The episodes have sparked widespread concern and fuelled speculation that he might choose to retire rather than stay in the job for life, a choice made by his predecessor, Benedict XVI.
In late March, Francis was admitted to hospital in Rome after having breathing difficulties, and stayed for three nights.
He was treated with antibiotics for bronchitis.
As he left the Gemelli Hospital on April 1, the pope smiled and joked with well-wishers, quipping: "I am still alive!"
He went on to participate in Holy Week and Easter services, the most important week in the Christian calendar.
- Good days, bad days -
For about a year, the pope has had to rely on a wheelchair due to recurring pain in his knee that he has said cannot be treated through surgery.

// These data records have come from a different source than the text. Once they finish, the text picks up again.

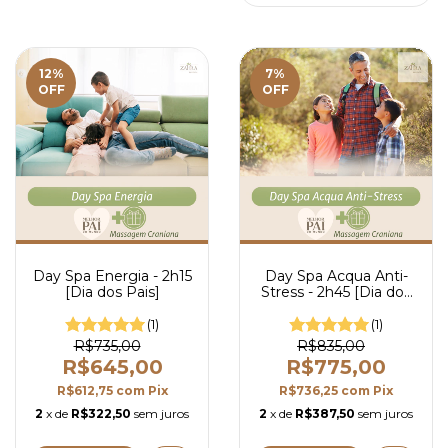
12
%
7
%
OFF
OFF
Day Spa Energia - 2h15
Day Spa Acqua Anti-
[Dia dos Pais]
Stress - 2h45 [Dia dos
Pais]
(1)
(1)
R$735,00
R$835,00
R$645,00
R$775,00
R$612,75
com
Pix
R$736,25
com
Pix
2
x de
R$322,50
sem juros
2
x de
R$387,50
sem juros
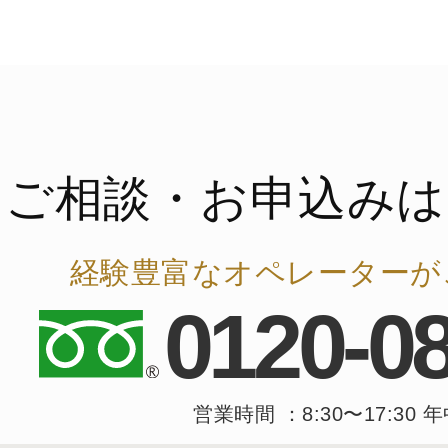
ご相談・お申込みは
経験豊富なオペレーターが
0120-0
営業時間 ：8:30〜17:30 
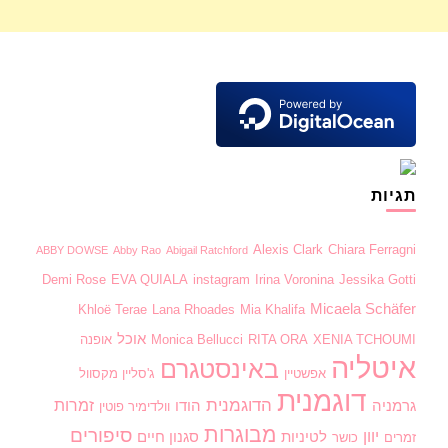
תגיות
Alexis Clark
Chiara Ferragni
ABBY DOWSE
Abby Rao
Abigail Ratchford
Demi Rose
EVA QUIALA
instagram
Irina Voronina
Jessika Gotti
Micaela Schäfer
Khloë Terae
Lana Rhoades
Mia Khalifa
אוכל
XENIA TCHOUMI
RITA ORA
Monica Bellucci
אופנה
איטליה
באינסטגרם
אפשטיין
ג'סליין מקסוול
דוגמנית
הדוגמנית
זמרות
גרמניה
הודו
וולדימיר פוטין
מבוגרות
סיפורים
יוון
לטיניות
סגנון חיים
זמרים
כושר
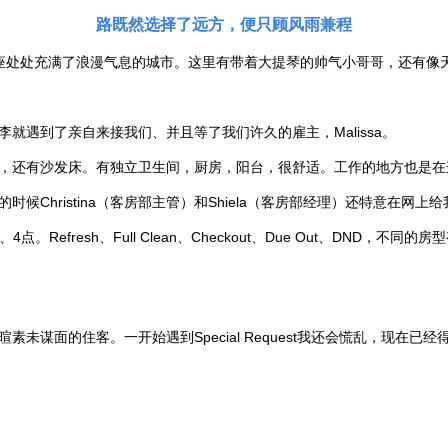
路既然选择了远方，便只顾风雨兼程
—一座处处充满了浪漫气息的城市。这里有带着大提琴的帅气小哥哥，还有
行李就遇到了亲自来接我们、并且等了我们许久的雇主，Malissa。
发床。有独立卫生间，厨房，阳台，很舒适。工作的地方也是在这家酒店里——L
hristina（客房部主管）和Shiela（客房部经理）还特意在网上
Refresh、Full Clean、Checkout、Due Out、DND
面的住客。一开始遇到Special Request我还会慌乱，现在已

Asked about his health in an interview with US Spanish-language network Telemundo broadcast on Thursday, Francis said it was "much better".
"I can walk now. My knee has been mending. I could hardly walk beforehand, now I can. Some days are more painful than others, like today," the pope said.
Francis added that doctors had caught his bronchitis infection just in time.
"If we'd waited a few more hours, it would've been much more serious. But I was out (of the hospital) in four days," he said.
Despite his health issues, Francis continues to travel widely, and concluded a three-day visit to Hungary earlier this month.
His next planned trip is to Lisbon from August 2-6 to attend World Youth Day, the Vatican announced on Monday.
The pope acknowledged last July, however, that he needed to slow down.
"At my age and with this limitation, I have to save myself a little bit to be able to serve the Church," he said then.
"Or, alternatively, to think about the possibility of stepping aside."
In March, however, he insisted that he had no current plans to quit.
Benedict XVI, who died on December 31 aged 95, surprised the world in 2013 when he announced he was stepping down, a radical move not seen since the Middle Ages.